[Dataset entries]
※ ※ ※

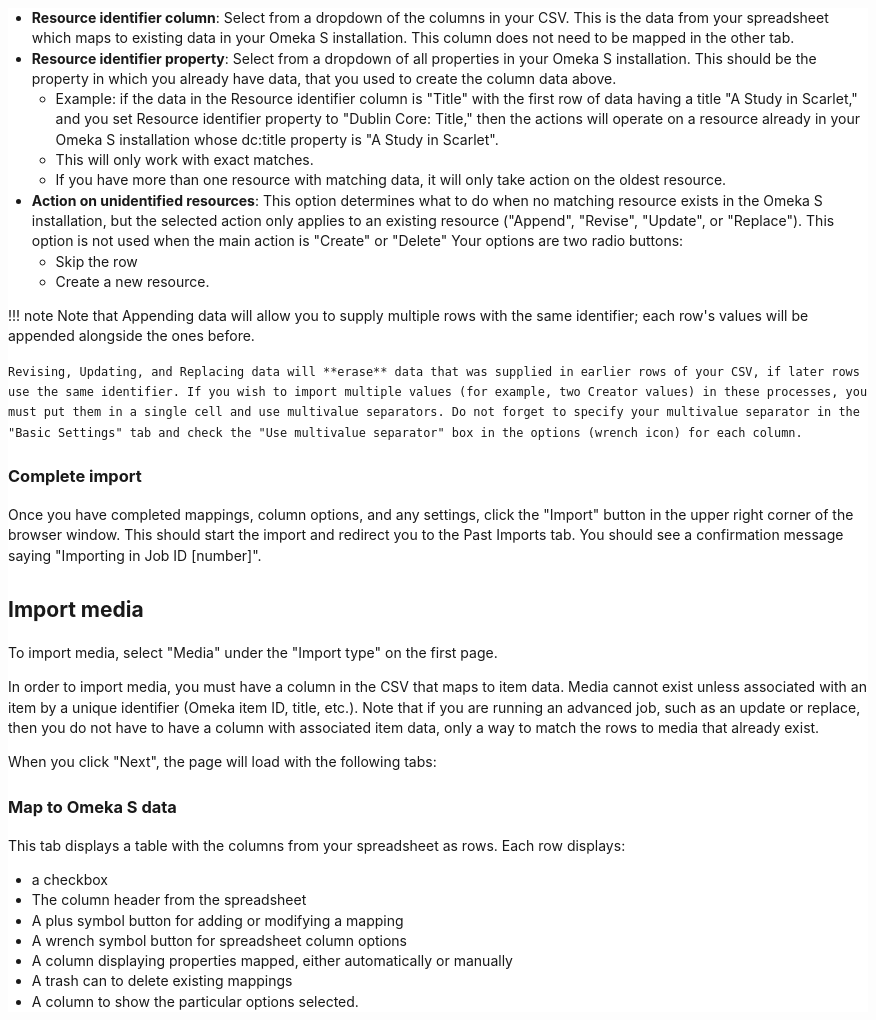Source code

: - **Resource identifier column**: Select from a dropdown of the columns in your CSV. This is the data from your spreadsheet which maps to existing data in your Omeka S installation. This column does not need to be mapped in the other tab.
- **Resource identifier property**: Select from a dropdown of all properties in your Omeka S installation. This should be the property in which you already have data, that you used to create the column data above.
	- Example: if the data in the Resource identifier column is "Title" with the first row of data having a title "A Study in Scarlet," and you set Resource identifier property to "Dublin Core: Title," then the actions will operate on a resource already in your Omeka S installation whose dc:title property is "A Study in Scarlet".
	- This will only work with exact matches.
	- If you have more than one resource with matching data, it will only take action on the oldest resource.
- **Action on unidentified resources**: This option determines what to do when no matching resource exists in the Omeka S installation, but the selected action only applies to an existing resource ("Append", "Revise", "Update", or "Replace"). This option is not used when the main action is "Create" or "Delete" Your options are two radio buttons:
	- Skip the row
	- Create a new resource.

!!! note
	Note that Appending data will allow you to supply multiple rows with the same identifier; each row's values will be appended alongside the ones before.

	Revising, Updating, and Replacing data will **erase** data that was supplied in earlier rows of your CSV, if later rows use the same identifier. If you wish to import multiple values (for example, two Creator values) in these processes, you must put them in a single cell and use multivalue separators. Do not forget to specify your multivalue separator in the "Basic Settings" tab and check the "Use multivalue separator" box in the options (wrench icon) for each column.

### Complete import
Once you have completed mappings, column options, and any settings, click the "Import" button in the upper right corner of the browser window. This should start the import and redirect you to the Past Imports tab. You should see a confirmation message saying "Importing in Job ID [number]".

## Import media
To import media, select "Media" under the "Import type" on the first page.

In order to import media, you must have a column in the CSV that maps to item data. Media cannot exist unless associated with an item by a unique identifier (Omeka item ID, title, etc.). Note that if you are running an advanced job, such as an update or replace, then you do not have to have a column with associated item data, only a way to match the rows to media that already exist.

When you click "Next", the page will load with the following tabs:

### Map to Omeka S data
This tab displays a table with the columns from your spreadsheet as rows. Each row displays:

- a checkbox
- The column header from the spreadsheet
- A plus symbol button for adding or modifying a mapping
- A wrench symbol button for spreadsheet column options
- A column displaying properties mapped, either automatically or manually
- A trash can to delete existing mappings
- A column to show the particular options selected.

※ ※ ※

What to produce =>
Locate every line in the data containing the string "title" and copy each one.

Response to this task =>
	- Example: if the data in the Resource identifier column is "Title" with the first row of data having a title "A Study in Scarlet," and you set Resource identifier property to "Dublin Core: Title," then the actions will operate on a resource already in your Omeka S installation whose dc:title property is "A Study in Scarlet".
In order to import media, you must have a column in the CSV that maps to item data. Media cannot exist unless associated with an item by a unique identifier (Omeka item ID, title, etc.). Note that if you are running an advanced job, such as an update or replace, then you do not have to have a column with associated item data, only a way to match the rows to media that already exist.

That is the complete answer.